Pameran Seni Rupa Di Big Mall Samarinda
Dulu sewaktu masih luntang lantung di Yogyakarta Berhati Nyaman, salah satu kesukaanku ialah menikmati karya2 seni perupa Indonesia, yang sangat sering dipamerkan di Yogya. Even seperti Biennale, FKY, dan lain lain. Termasuk pameran pameran tunggal para perupa, rasanya tak pernah kulewatkan.
Bisa habis waktu berjam jam di depan karya seniman seniman yang bakatnya mengagumkan. Dan salah satu seniman favoritku tentu saja Bang Thony Tarigan, yang kata katanya akan selalu kuingat. Dia sering berkata, orang yang kurang merawat tangannya itu karena mereka tidak bisa melukis atau mematung, katanya. Dan dengan alasan itu Kami sering membully mahasiswa mahasiswa yang sedang latihan panjat tebing, yang sangat beresiko mengalami cedera pada tangannya. Tentu saja mereka dibully tanpa sepengetahuan mereka.
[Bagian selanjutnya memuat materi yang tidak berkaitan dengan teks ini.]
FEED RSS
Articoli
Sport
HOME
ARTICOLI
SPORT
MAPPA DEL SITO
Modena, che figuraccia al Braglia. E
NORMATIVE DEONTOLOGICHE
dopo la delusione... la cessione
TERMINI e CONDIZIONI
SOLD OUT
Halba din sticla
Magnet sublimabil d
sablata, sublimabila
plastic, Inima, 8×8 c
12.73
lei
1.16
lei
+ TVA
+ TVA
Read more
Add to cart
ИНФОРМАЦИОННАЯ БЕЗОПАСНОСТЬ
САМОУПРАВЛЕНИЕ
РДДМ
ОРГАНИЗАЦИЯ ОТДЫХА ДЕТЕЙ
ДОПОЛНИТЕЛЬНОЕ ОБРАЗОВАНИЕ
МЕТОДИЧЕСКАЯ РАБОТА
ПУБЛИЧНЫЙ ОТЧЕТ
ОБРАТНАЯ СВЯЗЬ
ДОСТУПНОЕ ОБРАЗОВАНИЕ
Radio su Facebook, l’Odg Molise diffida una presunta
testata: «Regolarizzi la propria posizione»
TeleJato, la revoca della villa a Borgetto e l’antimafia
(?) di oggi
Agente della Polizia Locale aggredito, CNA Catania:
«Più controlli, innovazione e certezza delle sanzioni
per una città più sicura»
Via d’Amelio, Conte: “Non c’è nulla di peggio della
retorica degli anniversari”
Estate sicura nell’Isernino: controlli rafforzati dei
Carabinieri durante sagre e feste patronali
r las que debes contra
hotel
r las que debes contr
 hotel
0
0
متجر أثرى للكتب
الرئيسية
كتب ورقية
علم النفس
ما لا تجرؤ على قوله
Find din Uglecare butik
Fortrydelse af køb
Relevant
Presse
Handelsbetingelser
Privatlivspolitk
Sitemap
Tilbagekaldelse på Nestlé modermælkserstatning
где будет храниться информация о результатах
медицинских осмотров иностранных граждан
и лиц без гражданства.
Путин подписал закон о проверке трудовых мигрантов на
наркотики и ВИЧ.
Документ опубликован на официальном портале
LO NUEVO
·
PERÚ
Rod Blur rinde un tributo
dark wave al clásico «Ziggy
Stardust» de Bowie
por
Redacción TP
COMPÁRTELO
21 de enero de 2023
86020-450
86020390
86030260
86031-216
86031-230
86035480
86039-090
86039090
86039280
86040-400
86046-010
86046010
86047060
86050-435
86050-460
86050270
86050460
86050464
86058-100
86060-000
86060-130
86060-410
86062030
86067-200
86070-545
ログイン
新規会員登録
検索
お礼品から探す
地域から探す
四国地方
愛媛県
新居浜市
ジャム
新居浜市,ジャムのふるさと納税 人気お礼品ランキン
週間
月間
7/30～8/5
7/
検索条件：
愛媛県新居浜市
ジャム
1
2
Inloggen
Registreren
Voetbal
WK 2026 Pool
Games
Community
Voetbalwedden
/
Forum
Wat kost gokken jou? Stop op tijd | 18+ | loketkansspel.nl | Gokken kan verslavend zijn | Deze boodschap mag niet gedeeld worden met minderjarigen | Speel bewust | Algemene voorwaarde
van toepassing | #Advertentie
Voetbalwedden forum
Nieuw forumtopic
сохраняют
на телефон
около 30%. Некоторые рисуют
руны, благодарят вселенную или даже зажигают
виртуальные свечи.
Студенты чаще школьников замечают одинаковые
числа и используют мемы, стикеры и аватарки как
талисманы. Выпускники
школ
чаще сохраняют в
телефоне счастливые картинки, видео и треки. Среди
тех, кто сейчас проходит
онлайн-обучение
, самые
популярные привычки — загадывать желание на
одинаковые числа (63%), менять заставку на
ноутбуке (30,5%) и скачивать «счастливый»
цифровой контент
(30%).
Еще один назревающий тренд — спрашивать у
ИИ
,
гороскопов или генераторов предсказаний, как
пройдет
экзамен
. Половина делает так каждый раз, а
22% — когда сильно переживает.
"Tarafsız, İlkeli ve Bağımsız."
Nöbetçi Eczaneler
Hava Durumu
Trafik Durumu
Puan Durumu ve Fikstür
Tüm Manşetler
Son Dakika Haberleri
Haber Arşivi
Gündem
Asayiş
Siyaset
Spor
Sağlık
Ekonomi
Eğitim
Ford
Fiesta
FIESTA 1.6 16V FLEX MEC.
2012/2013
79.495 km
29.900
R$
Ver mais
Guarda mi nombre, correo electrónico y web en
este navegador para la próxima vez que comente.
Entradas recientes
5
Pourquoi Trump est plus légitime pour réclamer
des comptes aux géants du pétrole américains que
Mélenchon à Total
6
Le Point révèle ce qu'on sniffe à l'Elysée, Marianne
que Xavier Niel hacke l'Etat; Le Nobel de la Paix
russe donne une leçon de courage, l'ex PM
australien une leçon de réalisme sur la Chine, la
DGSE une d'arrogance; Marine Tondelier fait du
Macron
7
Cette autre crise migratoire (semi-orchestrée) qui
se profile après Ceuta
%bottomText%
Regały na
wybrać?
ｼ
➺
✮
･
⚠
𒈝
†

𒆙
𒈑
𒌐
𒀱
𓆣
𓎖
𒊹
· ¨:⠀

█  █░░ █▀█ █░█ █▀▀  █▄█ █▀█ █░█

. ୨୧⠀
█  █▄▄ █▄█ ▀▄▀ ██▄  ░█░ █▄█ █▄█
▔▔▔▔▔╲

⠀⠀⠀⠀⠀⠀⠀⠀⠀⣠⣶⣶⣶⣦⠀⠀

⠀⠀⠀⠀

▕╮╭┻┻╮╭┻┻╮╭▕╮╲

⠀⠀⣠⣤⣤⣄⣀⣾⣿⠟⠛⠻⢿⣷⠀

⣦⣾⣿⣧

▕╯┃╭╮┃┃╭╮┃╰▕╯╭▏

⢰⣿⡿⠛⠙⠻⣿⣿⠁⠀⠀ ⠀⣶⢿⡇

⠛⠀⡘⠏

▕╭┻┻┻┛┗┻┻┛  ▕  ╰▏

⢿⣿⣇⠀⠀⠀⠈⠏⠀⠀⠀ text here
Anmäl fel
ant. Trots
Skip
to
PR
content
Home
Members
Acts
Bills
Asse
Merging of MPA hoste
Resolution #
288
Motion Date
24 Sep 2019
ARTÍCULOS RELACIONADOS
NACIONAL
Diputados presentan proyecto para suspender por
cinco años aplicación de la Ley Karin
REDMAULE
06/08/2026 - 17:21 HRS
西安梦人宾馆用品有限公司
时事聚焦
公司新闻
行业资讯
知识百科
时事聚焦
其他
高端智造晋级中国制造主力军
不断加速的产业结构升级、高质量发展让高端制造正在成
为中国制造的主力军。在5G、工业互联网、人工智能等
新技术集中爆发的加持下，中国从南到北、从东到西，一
Seni punya kemampuan melunakkan hati, serta mengalihkan pikiran dari hal hal yang menekan jiwa. Dulu Aku sering pergi ke pameran untuk menemukan katarsis. Walau sekejap tapi itu sungguh berarti. Barangkali itu sebabnya nenek moyang kita dahulu sangat cinta damai, karena hidup mereka lekat dengan kebudayaan yang bercitarasa kesenian.
Semua emosi mereka bisa larut dalam lagu, dalam pahatan, dan dalam berbagai karya seni lainnya. Sibuk membayangkan keindahan, serta menuangkannya dalam karya seni membuat para seniman tak punya waktu untuk berkubang dalam dunia kekerasan. Jiwa yang dipeluk keindahan, bagaimana mungkin bisa larut dalam anarkisme?
Ketika hari ini kudengar berita berita kekerasan dalam demonstrasi demonstrasi yang memperjuangkan amarah dan kebencian, ketika kudengar remaja remaja bau kencur berlomba melempari polisi dengan batu dan berbagai material, tiba tiba di pameran seni rupa ini kata kata Bang Thony terngiang lagi ditelingaku.
Andai mereka bisa melukis atau mematung, atau berkriya, maka mereka mungkin akan lebih suka memakai tangan mereka untuk berkarya, ketimbang melempari para polisi, yang beresiko membuat tangan mereka kotor dan cedera. Kurasakan kebenaran kata2 itu.
Sama seperti rumput, jiwa yang kering juga mudah dibakar dan terbakar. Sebagai pengganti "air suci" dalam botol gepeng, kali ini kuangkat segelas espresso saja buat ketua Asisiasi Pematung Indonesia, yang ijazahnya tak pernah diambilnya dari kampus ISI Yogyakarta.
=========================
Mudah2an di Medan dan di Tanah Karo akan sering diadakan pameran atau kegiatan kesenian. Biar lunak sedikit jiwa anak medan itu.